It was also at a 10-day low versus the euro at $1.1165 <EUR=EBS>, still struggling after the Federal Reserve had cut U.S. interest rates for a third time this year on Wednesday.

Euro zone government bond yields steadied near two-week lows meanwhile, on course for their biggest weekly decline in five weeks as Christine Lagarde officially began her presidency of the European Central Bank.

Analysts said the resumption of asset purchases by the ECB this week had also been helping the bond markets, though focus is already turning to what Lagarde will do during her eight-year term.

The decision to resume asset purchases has divided the central bank and fueled a perception in markets that the bar to further monetary easing is now high.

Having discounted an ECB depo rate of close to -0.8% just a couple of months ago, the market no longer expects another cut of 10 basis points in 2020 <ECBWATCH>.

"It's pretty clear that Lagarde has an uphill task in trying to promote unity that leads to a coherent set of policies going forward," said Philip Shaw, chief economist at Investec. "Her own views can be characterized as continuity with" former ECB chief Mario Draghi.

Among the main commodities, oil prices were little changed on Friday but set for a slide of around 3.5% on the week hurt by rising global supply and concerns about future demand.

Despite the positive China surprise, Japanese factory activity sank to more than a three-year low last month data there had shown.

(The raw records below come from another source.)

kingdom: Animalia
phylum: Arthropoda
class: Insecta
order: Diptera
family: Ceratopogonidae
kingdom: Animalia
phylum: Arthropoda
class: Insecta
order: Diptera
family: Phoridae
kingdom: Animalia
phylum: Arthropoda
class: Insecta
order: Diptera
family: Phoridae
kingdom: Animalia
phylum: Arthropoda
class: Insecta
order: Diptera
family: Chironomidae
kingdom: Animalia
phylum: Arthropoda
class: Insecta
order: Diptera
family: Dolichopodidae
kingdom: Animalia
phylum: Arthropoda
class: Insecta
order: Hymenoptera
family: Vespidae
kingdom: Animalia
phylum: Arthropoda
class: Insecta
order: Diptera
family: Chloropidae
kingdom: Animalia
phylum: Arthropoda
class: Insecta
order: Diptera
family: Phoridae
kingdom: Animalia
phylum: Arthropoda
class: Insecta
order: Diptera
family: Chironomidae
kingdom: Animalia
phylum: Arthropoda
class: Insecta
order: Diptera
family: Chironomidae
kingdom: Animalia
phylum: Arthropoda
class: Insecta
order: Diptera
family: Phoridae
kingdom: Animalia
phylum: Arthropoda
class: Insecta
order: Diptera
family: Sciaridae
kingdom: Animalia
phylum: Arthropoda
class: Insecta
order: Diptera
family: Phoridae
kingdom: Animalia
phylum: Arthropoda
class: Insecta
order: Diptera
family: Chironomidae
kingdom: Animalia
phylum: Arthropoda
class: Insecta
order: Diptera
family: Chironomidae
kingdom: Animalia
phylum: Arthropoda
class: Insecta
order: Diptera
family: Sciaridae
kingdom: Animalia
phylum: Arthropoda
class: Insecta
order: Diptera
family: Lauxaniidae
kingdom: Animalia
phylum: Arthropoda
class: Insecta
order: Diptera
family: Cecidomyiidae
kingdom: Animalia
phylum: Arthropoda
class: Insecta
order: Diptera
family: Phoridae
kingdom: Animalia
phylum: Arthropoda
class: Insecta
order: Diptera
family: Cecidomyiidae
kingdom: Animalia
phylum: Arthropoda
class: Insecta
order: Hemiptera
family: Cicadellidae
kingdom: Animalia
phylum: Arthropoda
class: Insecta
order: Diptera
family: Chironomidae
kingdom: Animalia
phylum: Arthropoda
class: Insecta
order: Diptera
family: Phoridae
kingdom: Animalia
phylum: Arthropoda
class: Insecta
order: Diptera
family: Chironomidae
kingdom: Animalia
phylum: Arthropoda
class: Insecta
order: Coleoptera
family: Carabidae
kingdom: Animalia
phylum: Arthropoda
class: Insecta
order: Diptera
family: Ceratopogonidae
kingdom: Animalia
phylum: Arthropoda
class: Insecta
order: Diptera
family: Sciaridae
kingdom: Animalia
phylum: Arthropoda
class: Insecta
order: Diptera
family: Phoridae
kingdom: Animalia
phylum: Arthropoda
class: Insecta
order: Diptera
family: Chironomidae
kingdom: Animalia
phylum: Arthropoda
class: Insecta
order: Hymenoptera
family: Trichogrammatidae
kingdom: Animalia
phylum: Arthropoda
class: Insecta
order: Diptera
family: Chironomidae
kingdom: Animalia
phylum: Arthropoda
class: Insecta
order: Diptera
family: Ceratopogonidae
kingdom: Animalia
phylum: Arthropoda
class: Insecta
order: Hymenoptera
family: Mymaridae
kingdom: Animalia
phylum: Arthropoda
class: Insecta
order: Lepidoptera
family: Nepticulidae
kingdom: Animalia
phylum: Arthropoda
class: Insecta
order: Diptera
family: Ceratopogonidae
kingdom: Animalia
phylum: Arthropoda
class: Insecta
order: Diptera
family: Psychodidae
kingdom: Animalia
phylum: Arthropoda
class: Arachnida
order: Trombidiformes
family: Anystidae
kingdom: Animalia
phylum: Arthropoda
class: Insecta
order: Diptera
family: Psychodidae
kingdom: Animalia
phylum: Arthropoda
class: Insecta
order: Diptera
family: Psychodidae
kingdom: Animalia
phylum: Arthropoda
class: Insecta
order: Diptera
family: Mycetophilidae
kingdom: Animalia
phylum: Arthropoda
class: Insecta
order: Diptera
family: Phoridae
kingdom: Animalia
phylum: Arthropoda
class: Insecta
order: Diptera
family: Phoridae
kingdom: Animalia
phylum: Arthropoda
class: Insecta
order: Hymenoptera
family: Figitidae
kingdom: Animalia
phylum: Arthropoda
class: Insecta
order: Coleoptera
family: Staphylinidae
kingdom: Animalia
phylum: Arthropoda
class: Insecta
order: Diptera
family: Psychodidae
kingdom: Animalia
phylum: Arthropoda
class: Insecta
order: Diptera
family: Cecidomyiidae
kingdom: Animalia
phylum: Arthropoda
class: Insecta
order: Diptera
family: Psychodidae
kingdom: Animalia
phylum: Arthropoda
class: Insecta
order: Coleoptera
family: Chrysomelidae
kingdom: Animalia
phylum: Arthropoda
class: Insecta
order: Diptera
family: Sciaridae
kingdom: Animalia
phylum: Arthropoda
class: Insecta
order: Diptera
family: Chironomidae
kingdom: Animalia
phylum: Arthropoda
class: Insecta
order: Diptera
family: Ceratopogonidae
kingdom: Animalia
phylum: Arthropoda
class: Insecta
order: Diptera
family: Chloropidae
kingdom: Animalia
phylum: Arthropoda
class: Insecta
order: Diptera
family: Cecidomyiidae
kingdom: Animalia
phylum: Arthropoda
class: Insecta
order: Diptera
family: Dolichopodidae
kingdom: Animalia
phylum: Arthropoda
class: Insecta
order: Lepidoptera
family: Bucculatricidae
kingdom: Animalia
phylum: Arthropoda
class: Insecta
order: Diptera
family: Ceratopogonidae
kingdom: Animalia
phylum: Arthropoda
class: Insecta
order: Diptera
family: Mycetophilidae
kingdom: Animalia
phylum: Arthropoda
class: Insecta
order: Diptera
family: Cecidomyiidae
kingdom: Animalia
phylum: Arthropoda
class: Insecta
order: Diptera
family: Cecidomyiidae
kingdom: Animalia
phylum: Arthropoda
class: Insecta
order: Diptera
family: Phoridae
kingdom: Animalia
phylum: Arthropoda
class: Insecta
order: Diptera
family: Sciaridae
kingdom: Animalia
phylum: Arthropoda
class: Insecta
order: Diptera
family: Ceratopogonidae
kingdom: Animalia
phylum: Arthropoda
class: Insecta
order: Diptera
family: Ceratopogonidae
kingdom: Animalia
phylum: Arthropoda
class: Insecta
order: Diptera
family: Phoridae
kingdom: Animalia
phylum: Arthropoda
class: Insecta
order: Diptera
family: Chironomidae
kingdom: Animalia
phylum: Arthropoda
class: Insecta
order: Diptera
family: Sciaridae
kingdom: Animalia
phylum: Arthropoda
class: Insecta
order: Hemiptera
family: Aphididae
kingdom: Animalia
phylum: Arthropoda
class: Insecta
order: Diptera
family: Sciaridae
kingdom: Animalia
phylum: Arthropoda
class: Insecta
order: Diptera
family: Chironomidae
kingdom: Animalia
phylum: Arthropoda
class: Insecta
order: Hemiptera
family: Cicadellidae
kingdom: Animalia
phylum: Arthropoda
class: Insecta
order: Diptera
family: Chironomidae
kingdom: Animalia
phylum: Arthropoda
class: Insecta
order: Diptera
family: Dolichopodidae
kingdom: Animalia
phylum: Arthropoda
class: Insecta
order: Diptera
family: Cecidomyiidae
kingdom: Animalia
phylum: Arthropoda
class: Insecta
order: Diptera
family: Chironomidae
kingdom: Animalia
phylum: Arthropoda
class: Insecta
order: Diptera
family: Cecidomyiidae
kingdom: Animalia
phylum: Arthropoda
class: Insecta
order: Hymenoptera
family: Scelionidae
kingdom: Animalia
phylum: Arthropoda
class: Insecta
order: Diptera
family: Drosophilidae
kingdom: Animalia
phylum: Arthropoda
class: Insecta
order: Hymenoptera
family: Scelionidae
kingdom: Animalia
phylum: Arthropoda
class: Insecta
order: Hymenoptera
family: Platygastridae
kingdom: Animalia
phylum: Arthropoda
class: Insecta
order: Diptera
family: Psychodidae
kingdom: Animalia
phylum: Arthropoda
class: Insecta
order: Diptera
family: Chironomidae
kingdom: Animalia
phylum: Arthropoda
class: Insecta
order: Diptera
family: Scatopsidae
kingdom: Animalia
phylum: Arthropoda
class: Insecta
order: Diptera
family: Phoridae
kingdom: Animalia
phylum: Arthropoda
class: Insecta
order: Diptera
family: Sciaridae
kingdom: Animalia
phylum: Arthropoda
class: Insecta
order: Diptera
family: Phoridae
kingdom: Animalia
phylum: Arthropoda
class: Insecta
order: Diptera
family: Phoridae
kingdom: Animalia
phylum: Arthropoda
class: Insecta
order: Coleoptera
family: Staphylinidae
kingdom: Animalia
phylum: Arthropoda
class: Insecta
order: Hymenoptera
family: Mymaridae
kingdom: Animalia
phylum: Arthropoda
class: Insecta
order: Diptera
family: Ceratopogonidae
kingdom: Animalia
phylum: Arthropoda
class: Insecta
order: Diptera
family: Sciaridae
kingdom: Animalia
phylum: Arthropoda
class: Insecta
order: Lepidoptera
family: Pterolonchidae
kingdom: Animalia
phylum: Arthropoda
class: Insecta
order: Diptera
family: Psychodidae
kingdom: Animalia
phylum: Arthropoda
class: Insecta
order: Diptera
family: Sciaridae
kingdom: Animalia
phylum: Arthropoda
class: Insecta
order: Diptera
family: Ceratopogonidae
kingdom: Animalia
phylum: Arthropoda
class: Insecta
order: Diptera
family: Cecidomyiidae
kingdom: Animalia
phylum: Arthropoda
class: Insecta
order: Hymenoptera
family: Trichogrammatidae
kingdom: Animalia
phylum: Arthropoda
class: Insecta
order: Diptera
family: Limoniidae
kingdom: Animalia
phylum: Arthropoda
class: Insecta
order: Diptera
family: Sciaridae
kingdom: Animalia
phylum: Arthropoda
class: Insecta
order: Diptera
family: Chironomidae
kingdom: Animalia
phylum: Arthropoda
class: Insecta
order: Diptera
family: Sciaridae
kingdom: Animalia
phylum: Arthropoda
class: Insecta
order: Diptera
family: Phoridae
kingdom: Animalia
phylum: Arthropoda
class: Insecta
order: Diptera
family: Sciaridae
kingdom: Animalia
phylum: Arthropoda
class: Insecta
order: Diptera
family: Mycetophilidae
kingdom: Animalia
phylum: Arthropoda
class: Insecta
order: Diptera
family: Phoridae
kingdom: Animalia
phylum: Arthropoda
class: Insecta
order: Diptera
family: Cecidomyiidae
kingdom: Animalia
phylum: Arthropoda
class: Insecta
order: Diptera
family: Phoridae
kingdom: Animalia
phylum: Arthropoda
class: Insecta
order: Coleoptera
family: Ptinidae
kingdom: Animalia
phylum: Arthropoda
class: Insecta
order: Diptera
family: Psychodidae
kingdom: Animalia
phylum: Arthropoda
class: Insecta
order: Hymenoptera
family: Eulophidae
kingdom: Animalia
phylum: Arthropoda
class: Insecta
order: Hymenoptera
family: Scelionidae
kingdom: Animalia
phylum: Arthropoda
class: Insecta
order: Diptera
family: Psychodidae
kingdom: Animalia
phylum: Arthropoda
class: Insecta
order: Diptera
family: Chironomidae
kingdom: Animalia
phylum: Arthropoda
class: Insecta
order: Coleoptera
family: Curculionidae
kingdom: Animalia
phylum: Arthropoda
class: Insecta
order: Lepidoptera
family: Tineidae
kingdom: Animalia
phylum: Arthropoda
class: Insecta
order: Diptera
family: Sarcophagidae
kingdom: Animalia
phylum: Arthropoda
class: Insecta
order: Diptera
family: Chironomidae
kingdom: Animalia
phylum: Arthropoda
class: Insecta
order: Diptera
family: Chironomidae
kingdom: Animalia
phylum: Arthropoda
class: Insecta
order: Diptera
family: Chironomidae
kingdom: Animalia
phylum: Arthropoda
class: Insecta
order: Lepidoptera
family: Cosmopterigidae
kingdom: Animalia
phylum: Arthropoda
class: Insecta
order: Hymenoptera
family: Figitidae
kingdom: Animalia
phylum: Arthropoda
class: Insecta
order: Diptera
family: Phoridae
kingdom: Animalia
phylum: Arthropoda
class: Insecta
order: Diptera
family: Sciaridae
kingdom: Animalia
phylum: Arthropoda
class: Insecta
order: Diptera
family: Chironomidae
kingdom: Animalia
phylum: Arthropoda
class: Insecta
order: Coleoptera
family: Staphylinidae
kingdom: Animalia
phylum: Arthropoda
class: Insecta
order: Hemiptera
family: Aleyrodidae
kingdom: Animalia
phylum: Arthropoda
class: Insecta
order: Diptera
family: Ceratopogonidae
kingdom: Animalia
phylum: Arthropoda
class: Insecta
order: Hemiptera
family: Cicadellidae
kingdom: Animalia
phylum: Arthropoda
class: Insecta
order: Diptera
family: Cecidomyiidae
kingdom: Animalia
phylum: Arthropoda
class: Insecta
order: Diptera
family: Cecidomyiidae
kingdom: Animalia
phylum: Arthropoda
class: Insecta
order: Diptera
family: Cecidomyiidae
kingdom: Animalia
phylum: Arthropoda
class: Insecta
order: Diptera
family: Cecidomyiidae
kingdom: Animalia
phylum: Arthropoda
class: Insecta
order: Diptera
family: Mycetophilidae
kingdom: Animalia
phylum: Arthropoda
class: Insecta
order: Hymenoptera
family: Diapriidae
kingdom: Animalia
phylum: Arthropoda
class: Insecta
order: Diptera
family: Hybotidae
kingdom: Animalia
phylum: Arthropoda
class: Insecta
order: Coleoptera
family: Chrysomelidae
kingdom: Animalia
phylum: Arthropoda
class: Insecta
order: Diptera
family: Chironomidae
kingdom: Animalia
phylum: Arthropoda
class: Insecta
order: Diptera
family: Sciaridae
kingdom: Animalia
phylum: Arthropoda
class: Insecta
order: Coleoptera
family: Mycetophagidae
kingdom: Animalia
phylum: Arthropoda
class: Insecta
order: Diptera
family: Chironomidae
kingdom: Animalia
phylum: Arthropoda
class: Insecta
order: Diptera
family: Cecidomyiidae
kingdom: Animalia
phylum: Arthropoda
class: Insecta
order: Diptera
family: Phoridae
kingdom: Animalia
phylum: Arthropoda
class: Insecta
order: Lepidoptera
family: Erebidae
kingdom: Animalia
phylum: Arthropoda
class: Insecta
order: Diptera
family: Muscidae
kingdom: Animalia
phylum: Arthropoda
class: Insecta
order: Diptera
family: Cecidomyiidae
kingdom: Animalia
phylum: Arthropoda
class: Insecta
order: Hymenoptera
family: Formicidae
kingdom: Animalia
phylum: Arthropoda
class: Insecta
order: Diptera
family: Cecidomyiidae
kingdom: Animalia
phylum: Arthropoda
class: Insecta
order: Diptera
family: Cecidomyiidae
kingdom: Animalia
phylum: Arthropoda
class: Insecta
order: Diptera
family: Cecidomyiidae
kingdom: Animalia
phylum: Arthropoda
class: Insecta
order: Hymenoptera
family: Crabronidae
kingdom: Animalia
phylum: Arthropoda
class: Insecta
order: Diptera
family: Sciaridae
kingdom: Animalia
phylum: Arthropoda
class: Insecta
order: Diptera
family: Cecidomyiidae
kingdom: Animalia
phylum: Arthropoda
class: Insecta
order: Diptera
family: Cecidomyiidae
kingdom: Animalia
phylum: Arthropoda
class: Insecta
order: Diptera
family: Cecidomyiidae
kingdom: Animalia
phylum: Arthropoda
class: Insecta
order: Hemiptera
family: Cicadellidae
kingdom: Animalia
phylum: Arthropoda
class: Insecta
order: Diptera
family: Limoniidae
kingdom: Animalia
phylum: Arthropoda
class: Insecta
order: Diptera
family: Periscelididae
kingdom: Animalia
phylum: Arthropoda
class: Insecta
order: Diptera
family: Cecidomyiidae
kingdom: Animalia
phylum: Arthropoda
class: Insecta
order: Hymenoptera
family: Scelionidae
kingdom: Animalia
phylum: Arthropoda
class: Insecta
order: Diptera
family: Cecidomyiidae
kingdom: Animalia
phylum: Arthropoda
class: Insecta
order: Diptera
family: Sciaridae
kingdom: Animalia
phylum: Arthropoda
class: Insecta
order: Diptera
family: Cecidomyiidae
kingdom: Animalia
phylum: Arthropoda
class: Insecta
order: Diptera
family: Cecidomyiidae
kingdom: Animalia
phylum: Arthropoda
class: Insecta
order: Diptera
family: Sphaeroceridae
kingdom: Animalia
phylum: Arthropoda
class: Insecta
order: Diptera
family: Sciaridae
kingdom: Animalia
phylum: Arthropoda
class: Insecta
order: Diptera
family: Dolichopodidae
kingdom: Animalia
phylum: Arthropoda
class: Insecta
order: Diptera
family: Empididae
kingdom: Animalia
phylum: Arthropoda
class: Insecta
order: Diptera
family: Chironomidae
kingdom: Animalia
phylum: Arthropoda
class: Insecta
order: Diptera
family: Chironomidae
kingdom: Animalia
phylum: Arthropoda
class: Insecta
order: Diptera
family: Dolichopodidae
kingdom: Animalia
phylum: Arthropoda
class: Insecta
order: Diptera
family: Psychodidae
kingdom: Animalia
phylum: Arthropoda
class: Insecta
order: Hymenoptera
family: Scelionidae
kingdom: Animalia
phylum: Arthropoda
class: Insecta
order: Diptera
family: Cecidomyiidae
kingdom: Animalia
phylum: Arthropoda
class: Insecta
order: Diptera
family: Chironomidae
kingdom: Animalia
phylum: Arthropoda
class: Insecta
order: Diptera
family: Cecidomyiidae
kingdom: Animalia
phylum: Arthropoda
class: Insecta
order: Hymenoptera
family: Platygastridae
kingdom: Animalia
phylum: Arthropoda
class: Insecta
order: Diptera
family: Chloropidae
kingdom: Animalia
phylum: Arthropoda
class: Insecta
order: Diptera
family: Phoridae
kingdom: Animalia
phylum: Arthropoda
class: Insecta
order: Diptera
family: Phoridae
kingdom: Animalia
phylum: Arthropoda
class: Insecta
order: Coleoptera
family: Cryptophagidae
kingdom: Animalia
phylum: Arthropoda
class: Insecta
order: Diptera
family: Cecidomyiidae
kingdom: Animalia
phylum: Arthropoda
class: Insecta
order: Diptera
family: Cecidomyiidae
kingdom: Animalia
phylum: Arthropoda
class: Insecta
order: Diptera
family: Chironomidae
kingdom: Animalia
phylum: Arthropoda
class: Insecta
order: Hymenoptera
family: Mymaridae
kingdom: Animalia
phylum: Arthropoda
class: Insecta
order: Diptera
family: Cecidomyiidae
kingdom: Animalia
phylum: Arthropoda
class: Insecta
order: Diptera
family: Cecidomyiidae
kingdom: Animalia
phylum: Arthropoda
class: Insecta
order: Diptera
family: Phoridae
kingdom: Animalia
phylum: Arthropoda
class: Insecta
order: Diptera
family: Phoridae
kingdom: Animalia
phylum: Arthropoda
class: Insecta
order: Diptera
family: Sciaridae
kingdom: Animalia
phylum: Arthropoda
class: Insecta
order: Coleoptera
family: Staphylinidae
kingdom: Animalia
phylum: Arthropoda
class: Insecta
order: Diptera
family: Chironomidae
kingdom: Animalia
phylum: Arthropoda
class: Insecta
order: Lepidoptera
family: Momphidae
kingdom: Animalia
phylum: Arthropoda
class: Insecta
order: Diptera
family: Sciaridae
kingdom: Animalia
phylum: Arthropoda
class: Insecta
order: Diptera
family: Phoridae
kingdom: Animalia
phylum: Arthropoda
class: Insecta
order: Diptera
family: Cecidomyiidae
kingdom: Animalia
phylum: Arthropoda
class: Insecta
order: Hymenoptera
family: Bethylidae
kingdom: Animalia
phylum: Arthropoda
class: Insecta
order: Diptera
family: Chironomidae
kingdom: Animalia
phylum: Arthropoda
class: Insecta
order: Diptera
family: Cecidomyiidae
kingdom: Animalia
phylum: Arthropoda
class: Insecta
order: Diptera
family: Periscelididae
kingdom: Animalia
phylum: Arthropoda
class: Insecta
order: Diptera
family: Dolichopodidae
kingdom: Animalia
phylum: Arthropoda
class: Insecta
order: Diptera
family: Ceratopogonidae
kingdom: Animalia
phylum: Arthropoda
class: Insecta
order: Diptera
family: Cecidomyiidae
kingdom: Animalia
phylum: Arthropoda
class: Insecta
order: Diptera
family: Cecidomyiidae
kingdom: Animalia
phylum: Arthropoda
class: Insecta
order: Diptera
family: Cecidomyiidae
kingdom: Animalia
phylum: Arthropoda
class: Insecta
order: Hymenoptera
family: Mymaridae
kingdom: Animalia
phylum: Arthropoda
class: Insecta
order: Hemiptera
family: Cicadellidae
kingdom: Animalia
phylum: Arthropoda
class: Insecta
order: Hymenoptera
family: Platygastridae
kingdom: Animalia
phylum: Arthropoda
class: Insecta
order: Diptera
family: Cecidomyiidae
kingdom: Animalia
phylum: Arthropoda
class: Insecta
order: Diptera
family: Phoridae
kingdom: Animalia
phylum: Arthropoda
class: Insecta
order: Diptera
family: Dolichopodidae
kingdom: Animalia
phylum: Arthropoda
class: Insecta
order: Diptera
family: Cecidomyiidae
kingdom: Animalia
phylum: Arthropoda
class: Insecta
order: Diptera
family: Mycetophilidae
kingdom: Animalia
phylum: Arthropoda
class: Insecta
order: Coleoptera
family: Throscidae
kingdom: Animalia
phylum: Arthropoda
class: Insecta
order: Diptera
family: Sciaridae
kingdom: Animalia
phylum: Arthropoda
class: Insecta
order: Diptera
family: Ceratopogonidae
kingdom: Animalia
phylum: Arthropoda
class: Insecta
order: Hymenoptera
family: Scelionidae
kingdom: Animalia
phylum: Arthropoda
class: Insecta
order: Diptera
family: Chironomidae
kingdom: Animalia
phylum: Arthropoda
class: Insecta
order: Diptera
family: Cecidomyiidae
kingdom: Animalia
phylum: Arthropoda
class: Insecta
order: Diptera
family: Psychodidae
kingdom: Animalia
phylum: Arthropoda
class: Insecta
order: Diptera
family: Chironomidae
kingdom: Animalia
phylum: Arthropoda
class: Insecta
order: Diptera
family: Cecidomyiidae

Japan is the world's third largest economy.

U.S. crude inventories <USOILC=ECI> rose by 5.7 million barrels in the week to Oct. 25 too, dwarfing analyst expectations for an increase of just 494,000 barrels.

Brent crude <LCOc1> ticked up 27 cents, or 0.4%, at $59.89 a barrel by 0955 GMT, on course for a drop of about 3.4% for the week.

West Texas Intermediate crude CLc1 rose 32 cents to $54.50 a barrel, which would leave it with a weekly loss of more than 3.8%.